The sample location data have been digitised from a sample site map, as the original field sample cards and the port-a-punch cards were not retrievable in 1998/99. The sample site map was a paper copy - so, although the UTM co-ordinates for locations are given to the nearest metre, the true location of the original sample sites may vary by as much as 500 m, or in some cases even more (see below for technical information and caveats). However, it should be noted that GENP 1967-71 was a low-density regional exploration survey based on the collection of some 1260 samples at key sites within the 25,000 km² project area - a density of approximately 1 sample per 20 km².
Co-ordinates are from UTM zone 17 and the map datum used is the South American Provisional datum 1956.

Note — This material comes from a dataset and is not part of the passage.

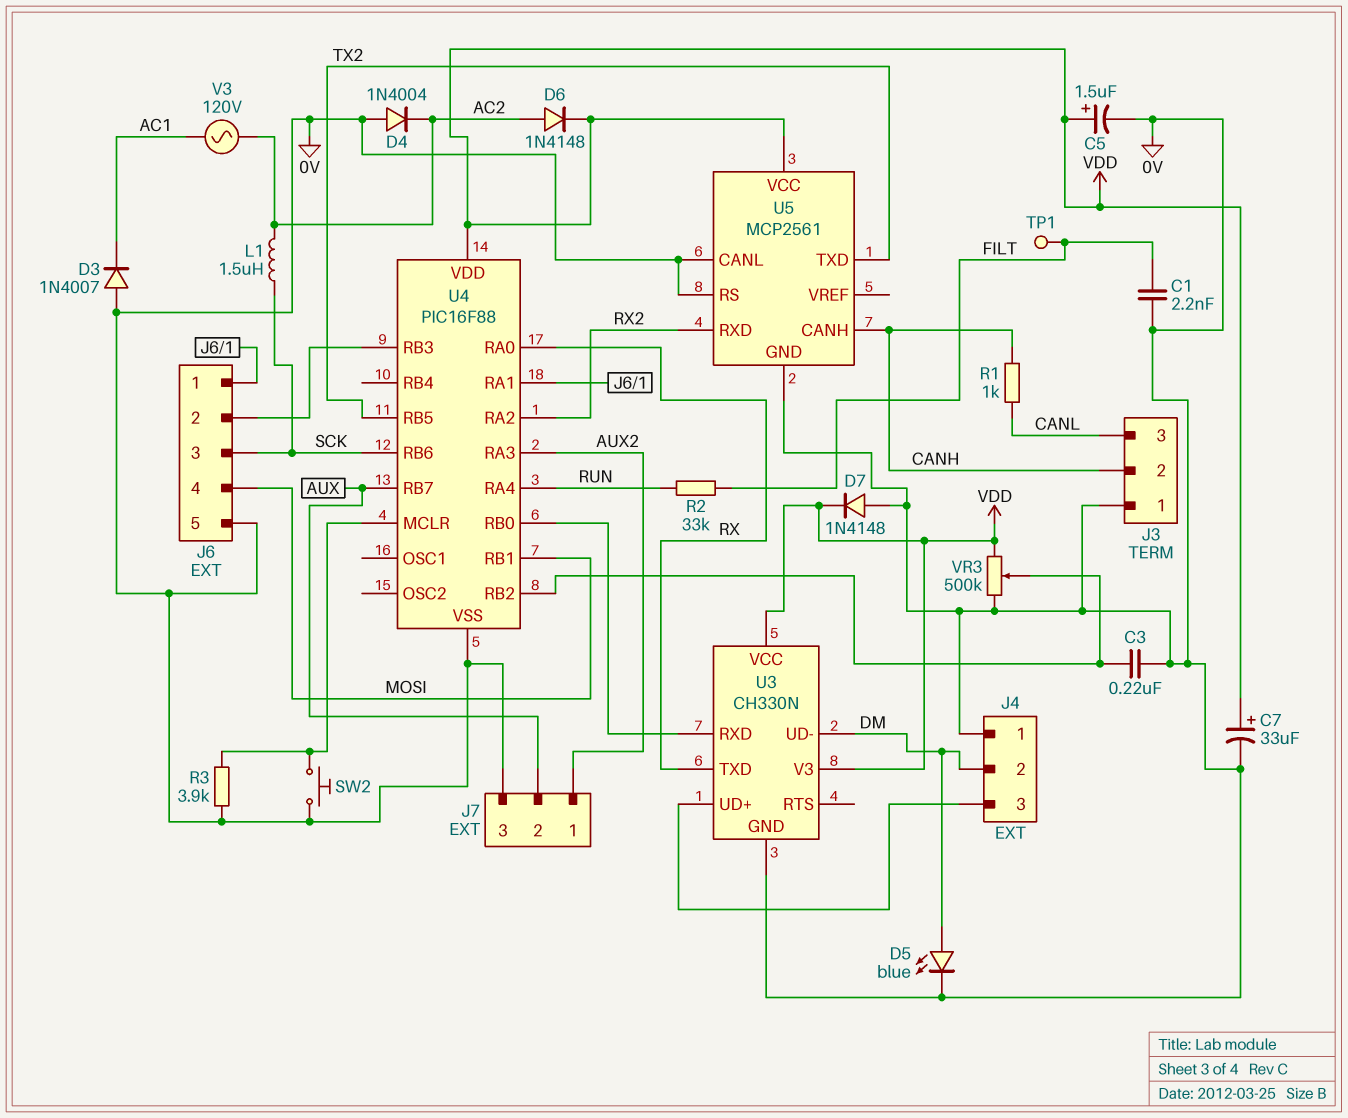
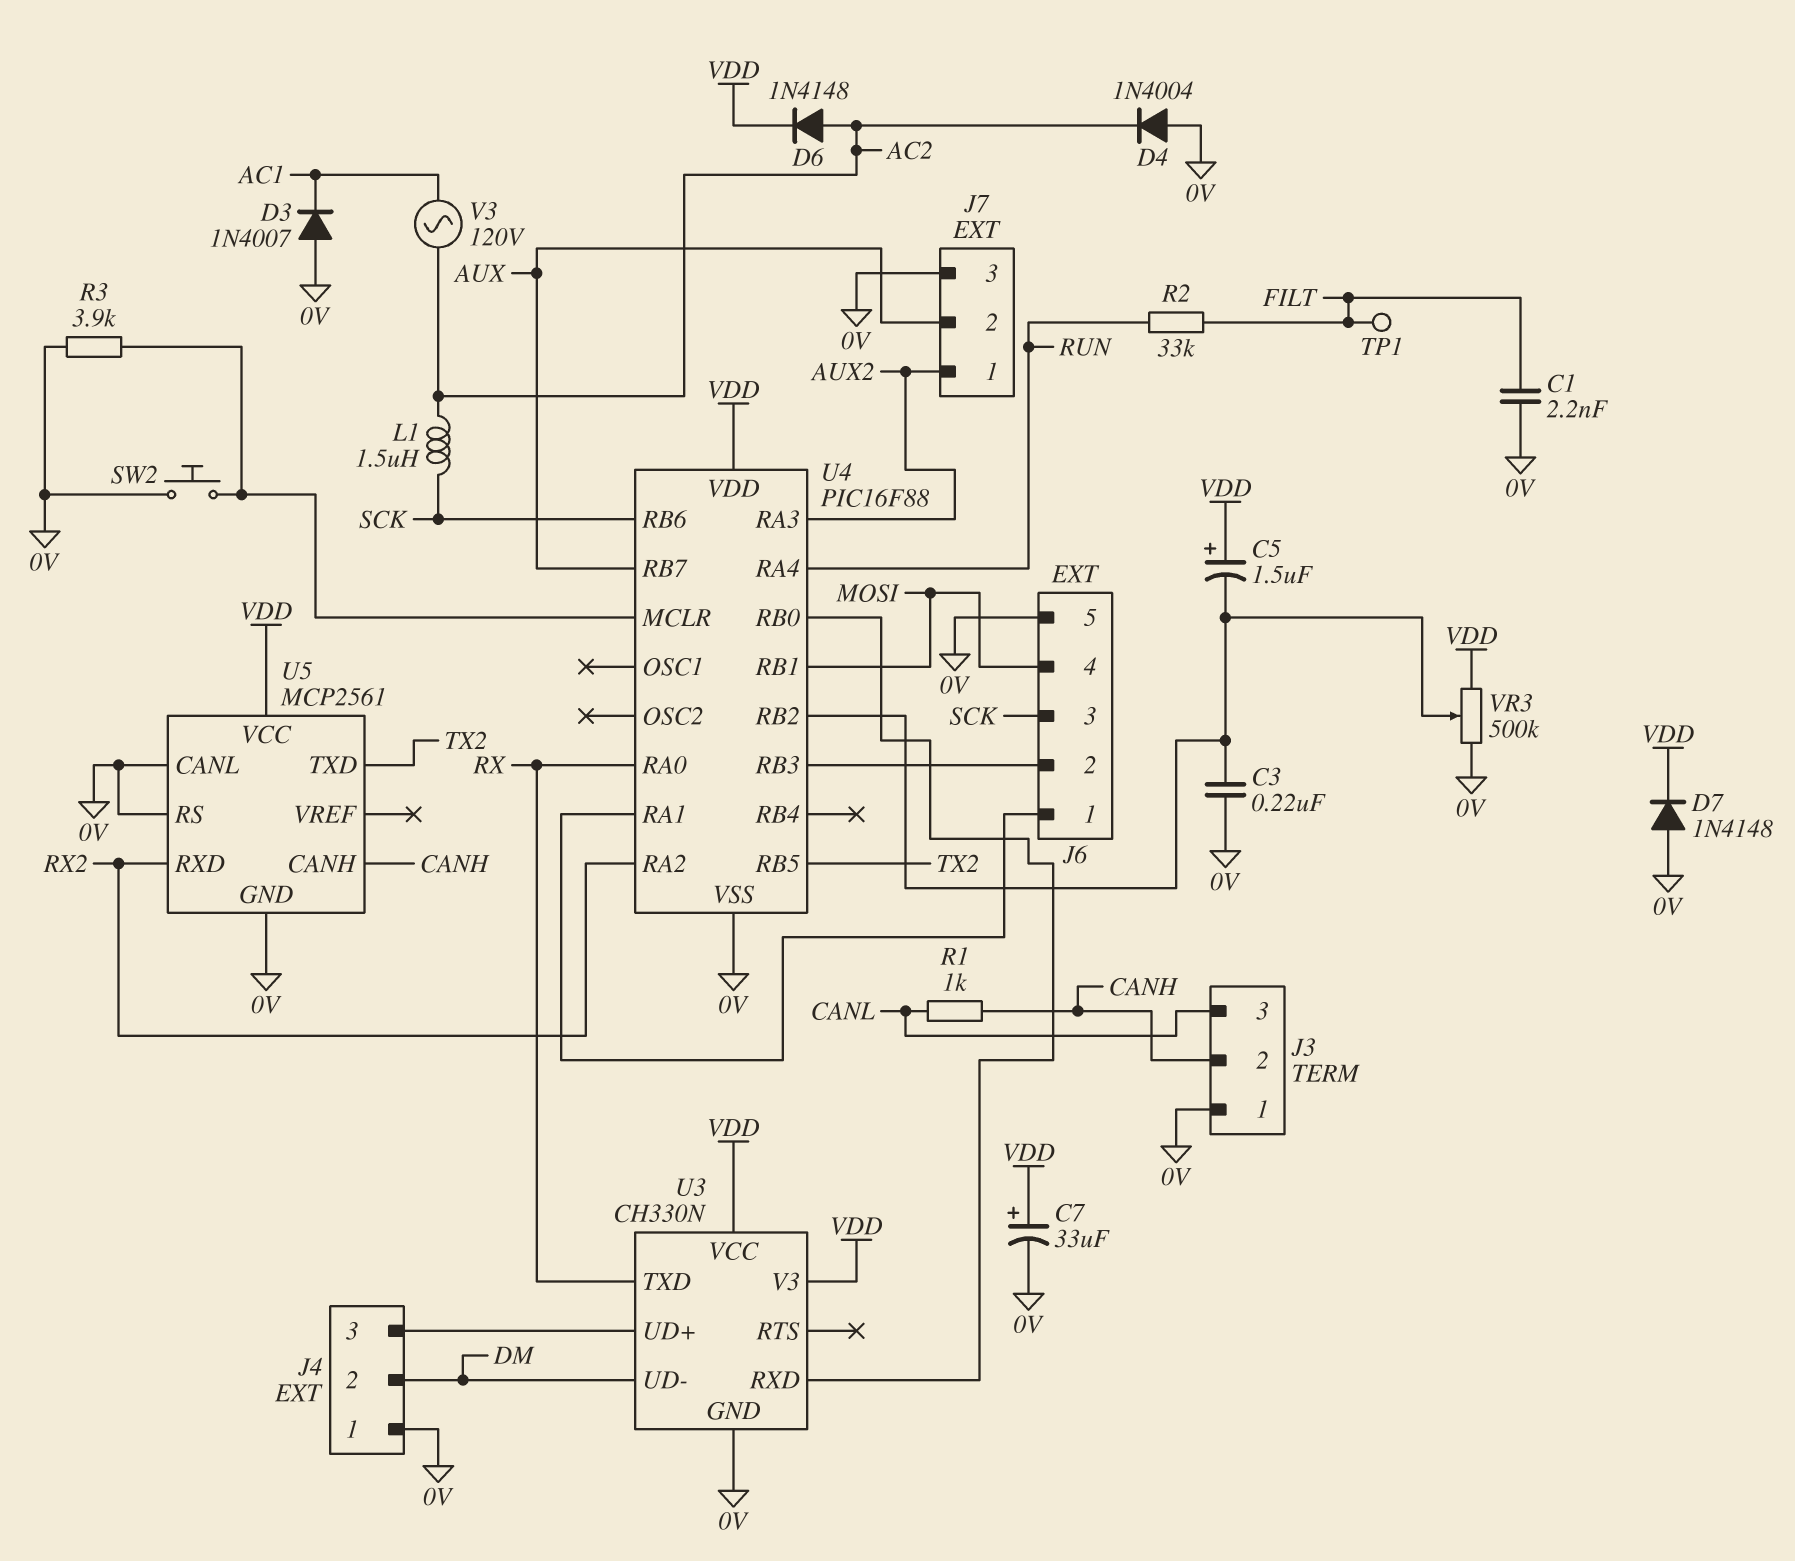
C5: 1.5uF (plus VDD, minus 0V) -> 1.5uF (plus VDD, minus U4/RB2)
D5: LED blue (A DM, K 0V) -> none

The UTM co-ordinates have been calculated by an affine transformation of digitiser co-ordinates, using the calculated UTM co-ordinates of half degree latitude/longitude intersections as control points. Comparison of selected sample locations with visually identified sites on the drainage network, as shown on the 1:100 000 scale topographic maps, issued by the Institute Geogrifico Militar, suggests that most co-ordinates in this database are within 0.5 km of their likely position on the topographic map. In some cases the discrepancy could be up to 1.0 km but not more than 1.5 km. Some sites could have been plotted up-stream of their true position to preserve clarity on the sample site map, which is at 1:400 000 scale. In some cases, the plotting of sample sites on side streams some way above their confluence with the main stream is thought to be true, as the sample sites seem to be a short distance up-stream of tracks or mule-paths.
In the light of the above information it is recommended that further investigations of anomalous sites should take the presence of an anomaly as being within a limited area rather than exactly at the location indicated by the sample site co-ordinates. No information is available on the correlation between the topographic maps and GPS determined co-ordinates, but some translational error is to be expected.